Trecho do texto:

Mitski. Crédito: Divulgação. Arte: Mad Sound

Mitski para de resistir ao fim de uma era em ‘Laurel Hell’

Sem uma linha para se guiar, Mitski simplesmente aceita as coisas como elas são; mas o que vem pela frente continua um mistério

Para uma era de fãs de Mitski que chegou entre 2018 e 2022, a perspectiva de um novo álbum era emocionante. Talvez essa não seja a palavra correta, é um sentimento mais intenso e até desesperador, mas carregado de emoções mesmo assim. Laurel Hell chegou poucos dias depois do primeiro álbum da cantora, Lush, fez 10 anos e serviu o que centenas de novos fãs esperavam, mas não foi o suficiente.

Não parece ser novidade para ninguém que a cantora tem sérios problemas com a indústria da música. Ela não seria a primeira e não será a última, mas Mitski anunciou, após terminar um show no Central Park, em Nova York, que estaria se afastando da carreira dela.

A maioria das músicas do novo álbum (e até mesmo de álbuns anteriores) demonstra o custo de fazer arte em relação a quem ela é como artista e as expectativas em cima da criação, além de uma vontade inerente de se aprofundar em si mesma, se examinar; a busca incessante de algo que nem mesmo Mitski sabe o que é.

Dados do exercício:
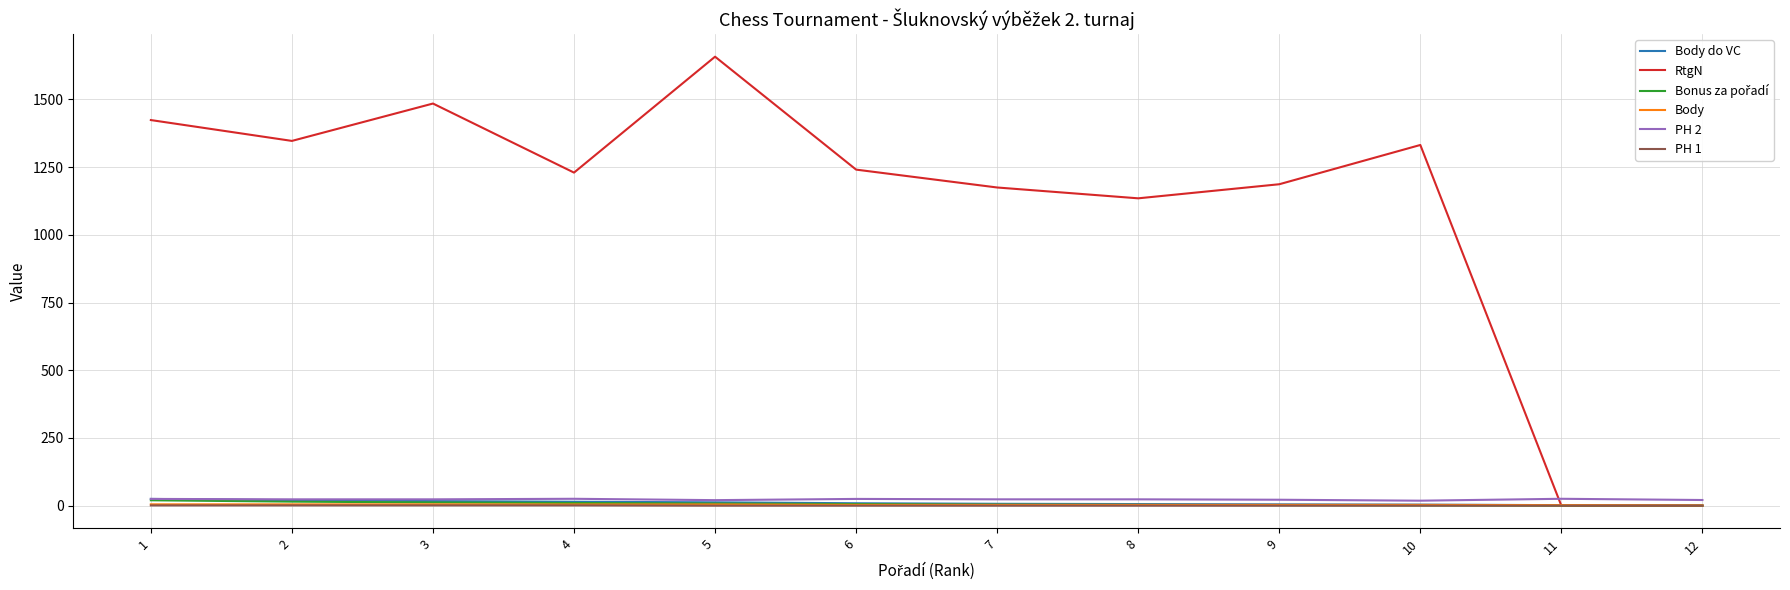

What is the greatest value displayed?

1658.0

Aplique a leitura:
1. No texto sobre "Laurel Hell", em que momento e lugar Mitski anunciou que estaria se afastando da carreira?
2. Indique se cada afirmação concorda com o texto sobre "Laurel Hell" e cite as palavras dele que decidem a resposta. (a) "Laurel Hell" foi lançado poucos dias depois de "Lush" completar 10 anos. (b) O novo álbum bastou para os novos fãs. (c) Mitski é a primeira artista a ter sérios problemas com a indústria da música.
3. Dê continuidade ao texto sobre "Laurel Hell" a partir da última frase apresentada.

Conjunto de respostas:
1. Após terminar um show no Central Park, em Nova York.

2.
(a) Sim: "Laurel Hell chegou poucos dias depois do primeiro álbum da cantora, Lush, fez 10 anos".
(b) Não: "mas não foi o suficiente".
(c) Não: "Ela não seria a primeira e não será a última".

3.
O desejo de cavar cada vez mais fundo, sem descanso, é o que ela está se referindo com o primeiro single “Working For The Knife”, com os sintetizadores da música rangendo, o violão no fundo mantendo a estrutura da música, mesmo que passe despercebido. A faixa deixa claro que qualquer que seja a força opressiva de sua escolha (capitalismo, questões de saúde mental, idade, entre outros) não tem escapatória.

Ela ainda volta esse tema em “Love Me More”, faixa com a melodia mais exuberante, no estilo dos anos 80, explicando que para que ela consiga amar o que faz, ela deve ser amada de volta, ao ponto de sufocar. “How do other people live? / I wonder how they keep it up? / When today is finally done / There’s another day to come / Then another day to come”. À medida que os limites entre arte e autoestima se desfazem, ela é apoiada por melodias teatrais de teclado no estilo ABBA

Já em “Stay Soft”, com os sintetizadores brilhando e caminhando em círculos, até faz parecer uma canção de amor protetora, dirigida especialmente ao seu próprio autor. O refrão é doloroso, estimulando um ponto desconfortável em que a dor e a honestidade brutal de um artista se torna uma mercadoria, e que se não é possível aguentar essa carga, crie uma casca para se proteger.

A cada disco, o som e estilo de Mitski ficaram maiores e mais grandiosos, mas ainda mantendo o elemento mais “cru” de seu álbum de estreia, assim como o lado de melancolia assombrosa de Puberty 2, de 2016. Laurel Hell, muitas vezes combina escuridão com luzes estroboscópicas, como em “Should’ve Been Me”. Depois de explorar o isolamento de se sentir como um “ninguém”, as explorações de Mitski de ser alguém provam-se igualmente convincentes.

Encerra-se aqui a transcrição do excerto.